Abstract
Automated performance tuning is a tricky task for a large scale storage system. Traditional methods highly reply on experience of system administrators and cannot adapt to changes of working load and system configurations. Reinforcement learning is a promising machine learning paradigm which learns an optimized strategy from the trials and errors between agents and environments. Combining with the strong feature learning capability of deep learning, deep reinforcement learning has showed its success in many fields. We implemented a performance parameter tuning engine based on deep reinforcement learning for Lustre file system, a distributed file system widely used in HEP data centres. Three reinforcement learning algorithms: Deep Q-learning, A2C, and PPO are enabled in the tuning engine. Experiments show that, in a small test bed, with IOzone workload, this method can increase the random read throughput by about 30% compared to default settings of Lustre. In the future, it is possible to apply this method to other parameter tuning use cases of data centre operations.

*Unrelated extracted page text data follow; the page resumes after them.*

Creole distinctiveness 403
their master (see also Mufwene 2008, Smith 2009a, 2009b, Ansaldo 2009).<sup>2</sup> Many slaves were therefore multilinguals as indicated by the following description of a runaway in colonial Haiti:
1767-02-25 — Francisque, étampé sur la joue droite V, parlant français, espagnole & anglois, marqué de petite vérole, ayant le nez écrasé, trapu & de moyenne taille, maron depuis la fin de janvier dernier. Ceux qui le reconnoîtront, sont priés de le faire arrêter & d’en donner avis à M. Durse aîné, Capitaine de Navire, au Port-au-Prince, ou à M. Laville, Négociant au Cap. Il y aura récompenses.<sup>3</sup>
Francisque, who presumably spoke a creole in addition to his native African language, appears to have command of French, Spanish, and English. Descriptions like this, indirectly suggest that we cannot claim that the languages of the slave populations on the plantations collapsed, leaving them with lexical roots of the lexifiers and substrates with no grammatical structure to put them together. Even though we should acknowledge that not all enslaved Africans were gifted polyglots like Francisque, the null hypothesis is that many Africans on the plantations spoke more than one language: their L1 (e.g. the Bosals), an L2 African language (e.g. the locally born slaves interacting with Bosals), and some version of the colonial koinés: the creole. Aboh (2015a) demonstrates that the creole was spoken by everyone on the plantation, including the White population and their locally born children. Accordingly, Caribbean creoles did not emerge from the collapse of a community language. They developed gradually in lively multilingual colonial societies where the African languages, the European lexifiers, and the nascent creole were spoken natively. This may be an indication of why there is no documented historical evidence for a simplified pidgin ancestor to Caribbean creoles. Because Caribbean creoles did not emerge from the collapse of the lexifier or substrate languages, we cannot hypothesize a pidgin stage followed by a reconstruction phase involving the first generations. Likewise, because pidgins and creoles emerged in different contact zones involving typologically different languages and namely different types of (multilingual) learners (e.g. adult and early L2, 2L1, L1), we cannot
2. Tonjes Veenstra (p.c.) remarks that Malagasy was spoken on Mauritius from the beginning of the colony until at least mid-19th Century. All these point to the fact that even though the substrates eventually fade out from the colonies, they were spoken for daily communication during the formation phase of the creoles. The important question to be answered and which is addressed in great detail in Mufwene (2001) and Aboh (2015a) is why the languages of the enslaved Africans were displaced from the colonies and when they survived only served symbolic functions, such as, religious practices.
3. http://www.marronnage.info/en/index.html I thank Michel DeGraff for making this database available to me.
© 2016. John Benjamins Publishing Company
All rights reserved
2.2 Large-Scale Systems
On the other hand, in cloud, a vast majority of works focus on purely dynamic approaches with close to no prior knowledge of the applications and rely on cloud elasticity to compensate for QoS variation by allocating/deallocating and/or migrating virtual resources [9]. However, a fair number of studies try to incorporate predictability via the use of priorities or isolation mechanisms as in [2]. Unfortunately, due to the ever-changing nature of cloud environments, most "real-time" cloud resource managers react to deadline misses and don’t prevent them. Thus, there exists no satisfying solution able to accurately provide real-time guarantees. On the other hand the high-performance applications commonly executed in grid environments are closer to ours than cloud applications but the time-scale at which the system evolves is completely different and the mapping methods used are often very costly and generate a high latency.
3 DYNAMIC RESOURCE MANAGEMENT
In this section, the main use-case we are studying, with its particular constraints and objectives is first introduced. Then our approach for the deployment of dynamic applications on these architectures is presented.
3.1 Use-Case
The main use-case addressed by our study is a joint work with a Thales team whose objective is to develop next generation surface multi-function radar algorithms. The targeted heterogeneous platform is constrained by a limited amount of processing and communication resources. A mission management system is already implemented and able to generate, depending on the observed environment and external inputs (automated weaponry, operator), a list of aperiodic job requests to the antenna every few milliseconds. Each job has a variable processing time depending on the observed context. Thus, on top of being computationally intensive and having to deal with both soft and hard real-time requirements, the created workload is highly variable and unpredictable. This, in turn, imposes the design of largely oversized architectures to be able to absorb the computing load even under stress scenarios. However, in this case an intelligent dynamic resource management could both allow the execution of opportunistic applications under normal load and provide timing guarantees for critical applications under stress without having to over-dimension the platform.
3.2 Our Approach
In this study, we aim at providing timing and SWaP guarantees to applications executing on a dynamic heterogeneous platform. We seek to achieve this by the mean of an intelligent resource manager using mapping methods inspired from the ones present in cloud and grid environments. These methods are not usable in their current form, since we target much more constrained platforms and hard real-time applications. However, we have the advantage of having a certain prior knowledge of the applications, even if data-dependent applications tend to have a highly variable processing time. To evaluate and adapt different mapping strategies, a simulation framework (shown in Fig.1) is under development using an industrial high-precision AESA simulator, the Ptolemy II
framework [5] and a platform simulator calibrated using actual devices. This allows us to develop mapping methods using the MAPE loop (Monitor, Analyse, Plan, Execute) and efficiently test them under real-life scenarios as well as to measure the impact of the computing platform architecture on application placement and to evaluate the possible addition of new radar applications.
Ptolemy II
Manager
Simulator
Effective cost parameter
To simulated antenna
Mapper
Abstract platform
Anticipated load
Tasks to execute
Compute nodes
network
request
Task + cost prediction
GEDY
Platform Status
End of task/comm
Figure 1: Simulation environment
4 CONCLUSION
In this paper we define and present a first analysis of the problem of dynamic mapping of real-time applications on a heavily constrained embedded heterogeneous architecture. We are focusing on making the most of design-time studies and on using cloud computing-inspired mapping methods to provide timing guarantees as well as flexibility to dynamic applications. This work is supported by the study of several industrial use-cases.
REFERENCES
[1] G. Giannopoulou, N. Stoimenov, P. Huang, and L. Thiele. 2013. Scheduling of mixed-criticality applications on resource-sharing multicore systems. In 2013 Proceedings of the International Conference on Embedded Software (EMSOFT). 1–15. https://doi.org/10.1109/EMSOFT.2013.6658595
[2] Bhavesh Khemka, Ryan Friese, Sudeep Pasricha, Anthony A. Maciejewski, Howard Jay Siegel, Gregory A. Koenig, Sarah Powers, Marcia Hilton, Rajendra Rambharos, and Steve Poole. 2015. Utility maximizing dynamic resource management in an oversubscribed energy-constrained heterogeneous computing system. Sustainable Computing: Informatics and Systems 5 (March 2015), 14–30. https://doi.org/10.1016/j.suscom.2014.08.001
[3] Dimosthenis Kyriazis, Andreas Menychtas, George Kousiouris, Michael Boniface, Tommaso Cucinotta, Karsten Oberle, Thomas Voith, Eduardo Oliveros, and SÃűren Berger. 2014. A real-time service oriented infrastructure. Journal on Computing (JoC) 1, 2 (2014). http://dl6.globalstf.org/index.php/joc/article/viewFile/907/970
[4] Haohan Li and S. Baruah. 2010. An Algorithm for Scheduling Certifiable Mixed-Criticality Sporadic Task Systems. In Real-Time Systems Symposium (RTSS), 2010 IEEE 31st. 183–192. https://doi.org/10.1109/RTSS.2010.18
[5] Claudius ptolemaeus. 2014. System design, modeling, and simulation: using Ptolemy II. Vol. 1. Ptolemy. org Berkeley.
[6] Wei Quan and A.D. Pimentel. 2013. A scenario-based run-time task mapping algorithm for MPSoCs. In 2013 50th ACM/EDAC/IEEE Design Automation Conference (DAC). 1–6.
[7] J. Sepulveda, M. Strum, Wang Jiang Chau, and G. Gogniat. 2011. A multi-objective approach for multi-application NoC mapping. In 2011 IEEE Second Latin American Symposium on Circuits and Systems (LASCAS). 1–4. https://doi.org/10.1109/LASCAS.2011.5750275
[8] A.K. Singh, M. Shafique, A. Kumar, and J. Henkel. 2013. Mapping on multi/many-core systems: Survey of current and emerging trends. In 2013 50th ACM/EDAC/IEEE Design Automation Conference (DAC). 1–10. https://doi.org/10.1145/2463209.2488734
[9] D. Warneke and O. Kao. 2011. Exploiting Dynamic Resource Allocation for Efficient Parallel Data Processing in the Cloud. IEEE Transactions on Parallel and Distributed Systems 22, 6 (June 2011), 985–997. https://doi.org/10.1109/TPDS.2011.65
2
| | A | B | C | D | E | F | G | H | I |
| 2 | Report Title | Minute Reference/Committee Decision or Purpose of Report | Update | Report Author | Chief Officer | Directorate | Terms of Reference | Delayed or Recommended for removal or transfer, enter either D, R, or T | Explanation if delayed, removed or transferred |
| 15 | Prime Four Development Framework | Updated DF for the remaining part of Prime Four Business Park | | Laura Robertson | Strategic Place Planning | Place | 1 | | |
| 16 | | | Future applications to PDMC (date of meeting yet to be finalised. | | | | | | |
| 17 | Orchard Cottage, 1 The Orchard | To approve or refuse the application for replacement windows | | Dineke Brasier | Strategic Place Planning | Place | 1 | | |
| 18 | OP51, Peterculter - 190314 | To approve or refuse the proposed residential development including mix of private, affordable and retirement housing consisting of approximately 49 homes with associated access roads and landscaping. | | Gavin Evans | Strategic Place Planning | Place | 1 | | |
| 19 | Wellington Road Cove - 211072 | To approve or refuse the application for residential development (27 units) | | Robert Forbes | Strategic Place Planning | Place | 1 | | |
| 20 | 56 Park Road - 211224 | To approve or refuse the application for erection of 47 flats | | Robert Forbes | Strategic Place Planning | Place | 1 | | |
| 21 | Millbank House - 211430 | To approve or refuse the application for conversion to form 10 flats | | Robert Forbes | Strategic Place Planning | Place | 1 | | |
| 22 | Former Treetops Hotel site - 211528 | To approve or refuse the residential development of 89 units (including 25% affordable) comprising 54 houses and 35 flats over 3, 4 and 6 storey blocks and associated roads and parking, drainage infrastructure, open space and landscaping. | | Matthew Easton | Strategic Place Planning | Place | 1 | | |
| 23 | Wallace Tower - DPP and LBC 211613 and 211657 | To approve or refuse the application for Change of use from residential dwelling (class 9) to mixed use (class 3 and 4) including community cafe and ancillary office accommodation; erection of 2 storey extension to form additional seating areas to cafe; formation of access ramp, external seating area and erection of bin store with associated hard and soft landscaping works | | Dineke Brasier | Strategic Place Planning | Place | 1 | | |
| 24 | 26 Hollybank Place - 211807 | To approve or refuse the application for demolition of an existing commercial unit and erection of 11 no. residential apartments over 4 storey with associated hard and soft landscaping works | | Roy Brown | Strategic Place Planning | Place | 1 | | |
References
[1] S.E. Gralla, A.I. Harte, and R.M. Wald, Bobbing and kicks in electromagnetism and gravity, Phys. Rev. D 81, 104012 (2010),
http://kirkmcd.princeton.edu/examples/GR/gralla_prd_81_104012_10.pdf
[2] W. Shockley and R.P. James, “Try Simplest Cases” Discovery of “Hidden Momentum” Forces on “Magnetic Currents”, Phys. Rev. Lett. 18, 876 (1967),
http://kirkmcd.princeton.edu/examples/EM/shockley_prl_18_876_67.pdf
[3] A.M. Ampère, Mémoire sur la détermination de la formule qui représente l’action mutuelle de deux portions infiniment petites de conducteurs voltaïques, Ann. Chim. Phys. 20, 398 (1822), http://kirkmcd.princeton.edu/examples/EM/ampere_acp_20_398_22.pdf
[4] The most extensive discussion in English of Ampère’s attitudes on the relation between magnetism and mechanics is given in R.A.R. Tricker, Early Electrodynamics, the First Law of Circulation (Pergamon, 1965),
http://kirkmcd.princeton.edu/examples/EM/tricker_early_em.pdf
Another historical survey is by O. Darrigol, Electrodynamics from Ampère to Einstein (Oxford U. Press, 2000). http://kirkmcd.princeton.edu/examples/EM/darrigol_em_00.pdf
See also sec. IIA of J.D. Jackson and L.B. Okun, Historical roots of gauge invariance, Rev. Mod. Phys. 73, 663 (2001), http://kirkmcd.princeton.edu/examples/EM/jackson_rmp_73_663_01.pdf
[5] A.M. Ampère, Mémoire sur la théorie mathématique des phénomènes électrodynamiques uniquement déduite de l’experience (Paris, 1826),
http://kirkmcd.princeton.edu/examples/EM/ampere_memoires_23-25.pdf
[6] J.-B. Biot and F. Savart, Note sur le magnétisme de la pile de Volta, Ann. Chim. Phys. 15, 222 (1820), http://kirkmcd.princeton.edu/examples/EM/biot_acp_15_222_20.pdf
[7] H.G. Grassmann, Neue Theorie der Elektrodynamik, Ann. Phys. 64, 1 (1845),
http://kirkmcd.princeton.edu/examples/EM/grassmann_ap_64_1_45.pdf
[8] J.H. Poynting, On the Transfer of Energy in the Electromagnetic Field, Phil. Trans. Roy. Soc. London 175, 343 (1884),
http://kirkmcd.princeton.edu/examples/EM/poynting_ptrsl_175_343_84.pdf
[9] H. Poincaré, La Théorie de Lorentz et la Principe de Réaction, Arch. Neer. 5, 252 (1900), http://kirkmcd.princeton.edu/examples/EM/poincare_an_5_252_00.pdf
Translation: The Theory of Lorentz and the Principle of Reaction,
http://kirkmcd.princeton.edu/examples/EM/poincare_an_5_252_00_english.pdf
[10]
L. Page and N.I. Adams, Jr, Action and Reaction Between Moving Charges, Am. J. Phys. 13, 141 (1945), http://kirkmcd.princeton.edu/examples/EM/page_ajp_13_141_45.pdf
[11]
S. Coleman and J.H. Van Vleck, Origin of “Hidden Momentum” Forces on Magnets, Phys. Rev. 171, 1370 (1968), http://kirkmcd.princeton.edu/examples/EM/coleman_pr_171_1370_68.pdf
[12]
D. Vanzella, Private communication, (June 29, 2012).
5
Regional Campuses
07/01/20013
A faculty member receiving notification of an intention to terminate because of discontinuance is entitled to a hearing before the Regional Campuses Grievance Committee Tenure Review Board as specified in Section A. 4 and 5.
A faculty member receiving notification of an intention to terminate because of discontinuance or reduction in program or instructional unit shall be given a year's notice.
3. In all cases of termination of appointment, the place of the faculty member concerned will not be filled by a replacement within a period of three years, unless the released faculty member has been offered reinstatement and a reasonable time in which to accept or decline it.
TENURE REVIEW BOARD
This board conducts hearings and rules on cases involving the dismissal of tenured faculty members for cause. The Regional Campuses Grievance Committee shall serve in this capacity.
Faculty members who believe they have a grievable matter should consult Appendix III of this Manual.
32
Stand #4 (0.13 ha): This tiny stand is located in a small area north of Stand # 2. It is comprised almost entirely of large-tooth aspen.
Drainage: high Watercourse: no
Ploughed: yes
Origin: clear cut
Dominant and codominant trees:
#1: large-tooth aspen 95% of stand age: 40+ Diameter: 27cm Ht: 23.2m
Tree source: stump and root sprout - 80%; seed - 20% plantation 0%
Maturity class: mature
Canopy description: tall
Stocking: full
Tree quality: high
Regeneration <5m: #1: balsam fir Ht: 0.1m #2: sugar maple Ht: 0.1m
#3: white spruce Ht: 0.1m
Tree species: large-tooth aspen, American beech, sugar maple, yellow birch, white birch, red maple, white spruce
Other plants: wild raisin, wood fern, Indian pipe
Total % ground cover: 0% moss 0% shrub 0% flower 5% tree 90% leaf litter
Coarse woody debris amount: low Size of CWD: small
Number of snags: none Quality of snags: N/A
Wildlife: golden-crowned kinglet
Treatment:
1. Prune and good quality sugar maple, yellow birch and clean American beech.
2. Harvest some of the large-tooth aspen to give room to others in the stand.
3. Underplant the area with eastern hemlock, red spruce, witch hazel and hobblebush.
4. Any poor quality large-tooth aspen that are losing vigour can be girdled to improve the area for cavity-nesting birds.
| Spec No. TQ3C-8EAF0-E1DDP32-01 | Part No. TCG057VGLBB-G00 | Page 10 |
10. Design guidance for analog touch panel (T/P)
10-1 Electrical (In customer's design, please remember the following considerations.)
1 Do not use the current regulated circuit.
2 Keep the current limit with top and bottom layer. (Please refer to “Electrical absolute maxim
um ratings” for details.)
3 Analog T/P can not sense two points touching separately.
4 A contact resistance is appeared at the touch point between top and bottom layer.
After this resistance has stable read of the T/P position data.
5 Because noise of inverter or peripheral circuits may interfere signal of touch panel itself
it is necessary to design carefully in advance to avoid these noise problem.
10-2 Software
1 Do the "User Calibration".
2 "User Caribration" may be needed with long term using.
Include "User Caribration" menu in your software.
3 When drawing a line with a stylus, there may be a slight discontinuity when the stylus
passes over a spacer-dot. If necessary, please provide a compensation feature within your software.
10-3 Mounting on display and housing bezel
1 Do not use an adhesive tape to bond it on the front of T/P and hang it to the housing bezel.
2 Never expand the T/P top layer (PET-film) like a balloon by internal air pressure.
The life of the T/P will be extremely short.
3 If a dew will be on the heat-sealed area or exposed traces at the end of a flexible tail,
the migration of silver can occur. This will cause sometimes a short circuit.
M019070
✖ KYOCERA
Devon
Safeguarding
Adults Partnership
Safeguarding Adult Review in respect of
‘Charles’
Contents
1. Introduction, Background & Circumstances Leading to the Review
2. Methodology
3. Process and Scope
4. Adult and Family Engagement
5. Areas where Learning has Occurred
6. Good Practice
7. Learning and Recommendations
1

| Original language | English |
|---|---|
| Article number | 012090 |
| Journal | Journal of Physics: Conference Series |
| Volume | 1525 |
| Issue number | 1 |
| DOIs | |
| State | Published - 7 Jul 2020 |
| Externally published | Yes |
| Event | 19th International Workshop on Advanced Computing and Analysis Techniques in Physics Research, ACAT 2019 - Saas-Fee, Switzerland Duration: 11 Mar 2019 → 15 Mar 2019 |